## begin Quoted text

Document Cache components

Document caching enables you to temporarily hold and index Boomi documents within the scope of an integration process.

note

Document caching and the Document Cache component are part of the Advanced Workflow and are available only in the Professional and Enterprise Editions of Integration. For more information, contact your account representative.

Document caching lets you add documents to a cache and then reference them later in a process or subprocess. You can look up and hold data in memory, and reference that data when you need it in the process. This helps you to avoid making multiple connector calls to an application within a single process to look up different types of information. You can get the documents from various sources, index and store the documents you need, and then retrieve the cached documents for use in a process execution. Document caching also allows you to persist data across branches.

Understanding document caching

Each document becomes an entry in the document cache. If a document contains multiple records that you want to retrieve separately (as in a batch file), you must split the document before adding it to the cache.

## end Quoted text

*Work to do*.
1 – Turn the paragraph in the document caching text that begins "Document caching lets you add documents" into a short bulleted list that keeps its main facts.
2 – Pick up the document caching text after its last sentence and write the next part.

## begin Dataset excerpts

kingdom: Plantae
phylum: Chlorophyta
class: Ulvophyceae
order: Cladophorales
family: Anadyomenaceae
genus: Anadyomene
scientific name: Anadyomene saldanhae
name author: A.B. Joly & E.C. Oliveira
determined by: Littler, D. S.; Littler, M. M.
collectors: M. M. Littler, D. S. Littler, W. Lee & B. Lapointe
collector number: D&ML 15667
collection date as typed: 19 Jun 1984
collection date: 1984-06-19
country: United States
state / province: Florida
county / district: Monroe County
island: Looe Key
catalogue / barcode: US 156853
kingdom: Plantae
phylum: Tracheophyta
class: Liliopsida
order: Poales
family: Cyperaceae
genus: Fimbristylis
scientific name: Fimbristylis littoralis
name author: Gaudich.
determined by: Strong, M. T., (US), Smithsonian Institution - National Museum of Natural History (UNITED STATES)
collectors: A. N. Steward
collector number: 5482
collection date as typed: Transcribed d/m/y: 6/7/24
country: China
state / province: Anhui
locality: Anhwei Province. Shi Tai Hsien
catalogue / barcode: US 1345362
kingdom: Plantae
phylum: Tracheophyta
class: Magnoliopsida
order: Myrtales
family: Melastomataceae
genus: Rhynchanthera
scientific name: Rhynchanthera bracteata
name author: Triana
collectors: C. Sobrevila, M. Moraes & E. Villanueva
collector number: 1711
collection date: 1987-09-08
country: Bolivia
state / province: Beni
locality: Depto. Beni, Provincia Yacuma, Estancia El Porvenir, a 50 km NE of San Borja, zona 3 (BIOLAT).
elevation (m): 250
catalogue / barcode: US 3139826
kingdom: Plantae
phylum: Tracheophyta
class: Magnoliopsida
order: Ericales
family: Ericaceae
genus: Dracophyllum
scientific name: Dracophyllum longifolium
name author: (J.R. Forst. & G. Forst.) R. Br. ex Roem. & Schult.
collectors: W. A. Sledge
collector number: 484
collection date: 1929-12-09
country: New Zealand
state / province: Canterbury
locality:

## end Dataset excerpts

*Per-task outputs*.
1 –
- Documents can be added to a cache and referenced later in a process or subprocess.
- Data can be looked up, held in memory, and referenced when the process needs it.
- This avoids making several connector calls to an application within one process to look up different types of information.
- Documents can come from various sources; the needed ones are indexed and stored, then retrieved for use in a process execution.
- Document caching also lets data persist across branches.

2 –
A document cache can be shared among parent and child processes. You can add documents to the cache in the parent process, and those documents are available in any child processes. However, the document cache is temporary. Documents remain in the cache only for a single execution of a process, either in Test mode or production. You can also remove some or all of the documents from the cache during process execution, if you want to reuse the same document cache.

Document caching simplifies data synchronization and integration processes, streamlines repetitive tasks, reduces the risk of errors and inconsistencies, lowers costs in data migration projects, and saves time.

Use cases

Document caching and Document Cache components are useful if you:

Need to combine documents from different sources, including flat file systems and cloud-based applications
Work with documents that are missing data or contain inaccurate data, so you have to query other documents or web sites to find the information
Need to find default values for an application to use when there is no corresponding data from the source system
Need to find industry IDs and codes from outside data sources
Have integration processes that repeatedly query a source
Are using complex integration processes with multiple Set Properties steps.
Need to send or receive SOAP messages with MIME attachments. The attachments are stored in a document cache.
Need to send MIME messages with attachments. The attachments are stored in a document cache.

However, remember the following when using a document cache:

A document cache can only be accessed in the scope of the current process execution.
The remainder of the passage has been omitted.